Aubrey was prime mover in the setting up of the Sussex undergraduate degree programme in Polymer Science which had a number of successful years before changing fashions led to it becoming Chemistry with Polymer Science, and eventually fading away. 

In 1976 Aubrey became involved in the International Union of Pure and Applied Chemistry (IUPAC) and developed a deep involvement in macromolecular nomenclature.  He served as chairman of the Committee on Macromolecular Nomenclature from 1977 to 1985 and was for eight years secretary of the Macromolecular Division.  He was a member of the British Committee for IUPAC, the UNESCO European Expert Committee on Polymer Science, Industry, and Environment, and the British Library Scientific Committee.  He was a fellow of the Royal Society of Chemistry and a member of the Society of Chemical Industry.  He served as secretary of the UK High Polymer Research Group from 1991 to 2002.  His administrative experience gave him stubbornly defended views about the positions of commas and semicolons that were put to good use in setting University examination papers.

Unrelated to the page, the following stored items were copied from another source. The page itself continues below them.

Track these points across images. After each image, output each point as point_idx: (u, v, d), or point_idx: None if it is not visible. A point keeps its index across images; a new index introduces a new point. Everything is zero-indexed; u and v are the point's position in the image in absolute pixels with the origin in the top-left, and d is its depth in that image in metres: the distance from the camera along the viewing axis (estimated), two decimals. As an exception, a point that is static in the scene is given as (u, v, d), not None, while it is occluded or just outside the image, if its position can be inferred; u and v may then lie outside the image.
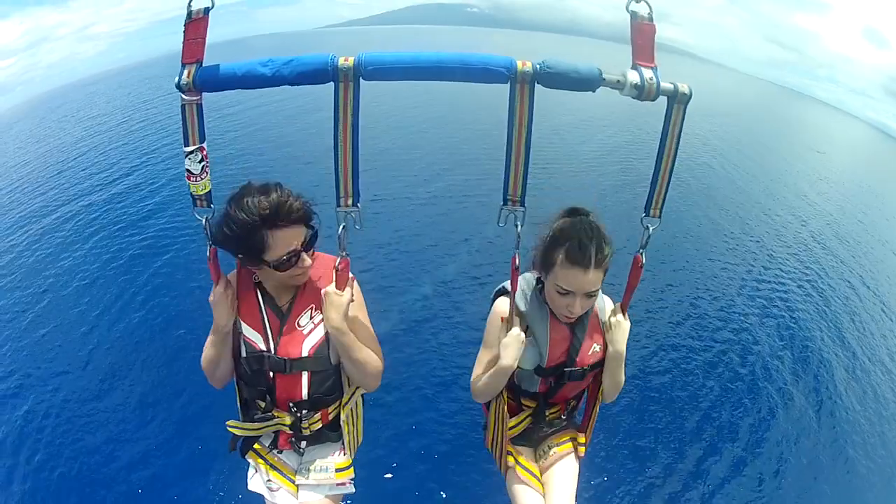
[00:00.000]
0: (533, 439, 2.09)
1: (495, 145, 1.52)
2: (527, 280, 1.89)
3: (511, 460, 2.02)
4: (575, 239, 1.63)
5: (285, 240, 1.59)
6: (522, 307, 1.84)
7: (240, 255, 1.67)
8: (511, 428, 2.00)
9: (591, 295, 1.70)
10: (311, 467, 1.97)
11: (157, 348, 5.57)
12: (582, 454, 2.06)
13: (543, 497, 1.98)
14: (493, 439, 2.08)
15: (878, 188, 20.04)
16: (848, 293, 8.67)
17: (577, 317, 1.79)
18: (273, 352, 1.77)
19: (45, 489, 4.00)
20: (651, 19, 1.35)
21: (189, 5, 1.35)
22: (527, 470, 2.01)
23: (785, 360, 6.49)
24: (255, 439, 1.98)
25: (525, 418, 2.03)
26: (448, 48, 1.58)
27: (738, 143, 20.04)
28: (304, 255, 1.66)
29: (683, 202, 11.11)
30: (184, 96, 1.43)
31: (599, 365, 1.91)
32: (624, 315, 1.81)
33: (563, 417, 2.10)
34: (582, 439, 2.07)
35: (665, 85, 1.38)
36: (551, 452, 2.05)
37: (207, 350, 1.77)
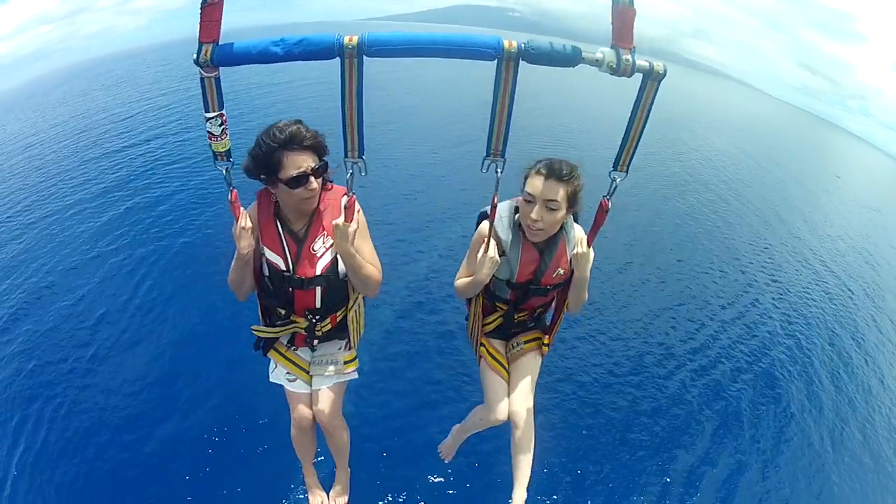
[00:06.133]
0: (506, 334, 2.49)
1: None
2: (506, 208, 2.20)
3: (483, 351, 2.42)
4: (547, 160, 2.01)
5: (296, 161, 1.91)
6: (500, 232, 2.17)
7: (262, 176, 1.98)
8: (486, 324, 2.41)
9: (550, 206, 2.00)
10: (323, 360, 2.38)
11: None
12: (545, 352, 2.46)
13: (508, 383, 2.37)
14: (471, 330, 2.46)
15: (879, 205, 21.40)
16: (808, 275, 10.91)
17: (544, 240, 2.14)
18: (292, 272, 2.11)
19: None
20: (632, 4, 1.42)
21: None
22: (496, 360, 2.41)
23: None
24: (276, 340, 2.37)
25: (497, 318, 2.42)
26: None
27: (756, 157, 21.59)
28: (311, 178, 1.95)
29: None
30: (202, 72, 1.59)
31: (561, 285, 2.27)
32: (589, 246, 2.10)
33: (530, 321, 2.48)
34: (546, 340, 2.45)
35: (641, 63, 1.46)
36: (519, 348, 2.45)
37: (232, 273, 2.12)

Outside his academic life Aubrey was a board member for the Brighton District Health Authority, and the West Sussex Institute of Higher Education (now the University of Chichester).  His hobbies included photography and classical music.  He had a particular passion for the music of Richard Strauss and rarely missed an opportunity to see a production of a Strauss opera.  Even in later life, when he was confined to a wheelchair, he was a regular visitor to both Glyndebourne and Covent Garden whenever Strauss was being performed.

Aubrey is survived by his second wife, Jitka, two sons from his first marriage, nine grandchildren and four great-grandchildren.